I have a story to tell that is relevant to the xz-utils thing that just happened. I'll probably write this up properly later, but I'm in pre-vacation mode so it may take a while . We have a problem with the way we develop and then distribute FOSS software, and both stories show that. A while ago I looked at the testcases of a widely used library implementing a widely used data format. There was one file that was... strange. 🧵
That file was named similar to the other testcases, but it was not used in any test. And if you fed that file into anything using that library, it would either crash or cause enormous CPU spikes.
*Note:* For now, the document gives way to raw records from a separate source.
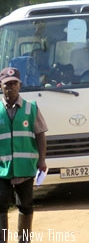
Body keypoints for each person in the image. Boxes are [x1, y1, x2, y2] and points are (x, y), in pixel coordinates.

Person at [0, 67, 47, 242]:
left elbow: (40, 134)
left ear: (20, 85)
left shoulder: (31, 108)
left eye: (14, 83)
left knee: (25, 206)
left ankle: (24, 240)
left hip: (25, 168)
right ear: (1, 86)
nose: (10, 87)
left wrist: (42, 160)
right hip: (2, 168)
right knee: (1, 204)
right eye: (7, 84)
And most interestingly: This file was nowhere to be found in the project's git repository. It was *only* in the tarball.
I contacted the responsible project, but I never got an answer and never really got to the bottom of this. But here's what I think happened: This was a proof of concept file for a yet unfixed and undisclosed vulnerability. It appears the developer already had a testcase for that bug in his local copy of the source tree. And then created the tarball from that source tree. And by doing that leaked a PoC for a zeroday. FWIW, it was "only" a DoS bug. But still.
I wanted to disclose this eventually, but then a new version of that library came out and fixed the bug. And plenty of others, and well, people crash parsers for data formats from hell all the time. And I had some concerns that it would sound like I wanted to ridicule the dev, which wasn't my intention at all. But I already thought there's a deeper story here than someone accidentally leaking a PoC for an unfixed vuln. Why can this even happen?
Pretty much everyone develops code using Git these days, or some other SCM (some don't, there's this mail server, but I disgress). But people distribute code in tarballs. How does a Git repo become a tarball? The answer may disturb you. It's basically "every dev has some process, maybe some script, maybe some commands they remember". Nothing is reproducible, nothing is verifiable.
This creates a situation where even when the "many eyes" principle works, i.e. people are actually looking at the code, and at code changes and commits, you still have a path to a compromised package. Because noone checks how this git repo turns into a tarball. Because noone can, as nothing is standardized or reproducible. I can tell noone does for one of the most important libraries to parse one of the most important data formats, because of the story I just told you.
There were some substantial efforts to create "reproducible builds" in some areas. This is closely related, but not exactly the same thing. Even if we have reproducible builds, we don't have "reproducible source distribution". We should have that. Git already has some cryptographic integrity, and as much as it has some flaws (sha1...), it's a lot better than nothing at all. But we don't connect any of that to the actual source tarballs.
I think the same issue is true for most package managers out there. I don't think there's any mechanism that ties e.g. what's on pypi to what is in any git repo. (Anyone knows if any package manager does that?)
@hanno I don't know rpm or pacman but debian/ubuntu tie the package to a git tag which is a pointer to a specific commit. But git tags are shoddy design and are not immutable. Delete tag alter code recreate tag with same name. You'd have to grab tagged source build then compare hash to know source did not match. 100 to 1 that almost never happens. But massively more secure than windows apple android package handling so not true concern. But is weakness in git design.
@smxi I am pretty sure debian does not pull git sources for most of their packages.
@hanno I'm not sure where you got that idea since that's exactly what they do. I talk to #unit193 the #debian #ubuntu #inxi packager all the time and that's exactly what he does. I can double check with him if you want. Arch pacman packagers certainly pull from gitt then build. AUR is just direct live build scripts pilling from git. Rpm I don't follow but assume that's what they do. Unit193 has tracker script to alert on new tagged releases. I'll ask what he does now.
@smxi @hanno there is no hard and fast rule for Debian packages and where the orig.tar.gz tarball come from. Ideally these match what was released by upstream, but sometimes the Debian maintainer even repacks the tarball so it doesn't even match what upstream released. And the upstream tarball is rarely a git tag - more often than not it is the output of running 'make distcheck' against the git repo and like Hanno says this may then include other bits.

@alexmurray @hanno while fuzzy on details I only started tagging because packagers said distro required it. Been too long but I want to say fedora asked. Maybe arch but don't remember. The point being reproducible builds based on a specific git commit.

Waiting to hear from packagers, now I'm curious. Lintian by FAR strictest packaging guidelines so doubtful any other pm will be more strict

I do #tinycore package for #inxi and they don't use that method at all.